Background: Alzheimer’s (AD) and Parkinson’s diseases (PD) show deposits of improperly folded modified proteins. Protein expression mechanisms are involved since the early stages. Several studies evaluated epigenomics and proteomics profiles in these patients, with promising results. In general, they focused on early, specific, and minimally invasive biomarkers for the diagnosis and prognosis of AD and PD.

Objectives: This review aimed at summarizing results to find the most reliable evidence in the field.

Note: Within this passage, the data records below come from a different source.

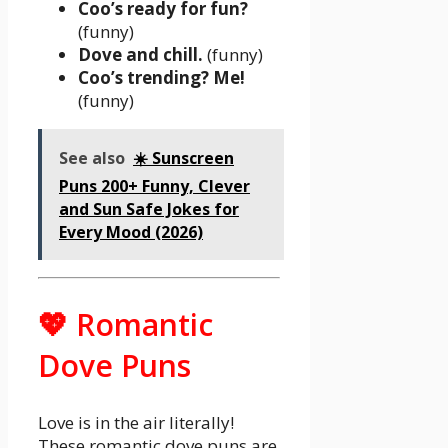
Coo’s ready for fun?
(funny)
Dove and chill.
(funny)
Coo’s trending? Me!
(funny)
See also
☀️ Sunscreen
Puns 200+ Funny, Clever
and Sun Safe Jokes for
Every Mood (2026)
💖 Romantic
Dove Puns
Love is in the air literally!
These romantic dove puns are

Results: Among epigenomics studies, there is a focus on microRNAs (miRNAs) as candidate diagnostic biomarkers for AD or PD from blood samples like miR-342-3p, miR-107, miR-106a-5p, miR-106b- 5p, miR-195, and miR-19b. In addition, DNA methylation has been tested in a few works, obtaining significant differences in some genes (NCAPH2/LMF2 COASY, SPINT1, BDNFTREM1, TREM2, NPAS2, PDE4D), which could be useful for evaluating the disease progression as well as potential risk factors. Regarding proteomics, most of the studies were untargeted and used plasma or serum samples. In general, they highlighted the importance of coagulation, inflammation pathways, and oxidative stress. Among targeted studies, some proteins (phosphorylated tau, C reactive protein (CRP), interleukins, necrosis factors, transferrin, glial fibrillary acidic protein (GFAP), and neurofilaments) showed different plasma levels in AD and PD patients in comparison with healthy participants. Finally, a few studies have identified specific-AD and PD epigenetic and proteomic biomarkers (ApoE and oxidized DJ-1) in comparison with other similar pathologies.

Conclusion: In general, there is a common lack of clinical validation of these potential biomarkers because of which its use in clinical practice is still limited.

背景：阿尔茨海默病 (AD) 和帕金森病 (PD) 显示不正确折叠的修饰蛋白沉积。从早期阶段就涉及蛋白质表达机制。几项研究评估了这些患者的表观基因组学和蛋白质组学特征，并取得了可喜的结果。一般来说，他们专注于早期、特异性和微创的生物标志物，用于 AD 和 PD 的诊断和预后。

目的：本综述旨在总结结果，以找到该领域最可靠的证据。

结果：在表观基因组学研究中，重点关注作为 AD 或 PD 的候选诊断生物标志物的 microRNA (miRNA)，来自血液样本，如 miR-342-3p、miR-107、miR-106a-5p、miR-106b-5p、miR -195 和 miR-19b。此外，DNA甲基化已经在一些工作中进行了测试，在一些基因（NCAPH2/LMF2 COASY、SPINT1、BDNFTREM1、TREM2、NPAS2、PDE4D）中获得了显着差异，这可能有助于评估疾病进展以及潜在风险因素。关于蛋白质组学，大多数研究是非靶向的，使用血浆或血清样本。总的来说，他们强调了凝血、炎症途径和氧化应激的重要性。在靶向研究中，一些蛋白质（磷酸化 tau、C 反应蛋白 (CRP)、白细胞介素、坏死因子、转铁蛋白、胶质纤维酸性蛋白 (GFAP)、和神经丝）与健康参与者相比，在 AD 和 PD 患者中显示出不同的血浆水平。最后，与其他类似病理学相比，一些研究已经确定了特定的 AD 和 PD 表观遗传和蛋白质组学生物标志物（ApoE 和氧化 DJ-1）。

结论：总的来说，这些潜在的生物标志物普遍缺乏临床验证，因此其在临床实践中的使用仍然有限。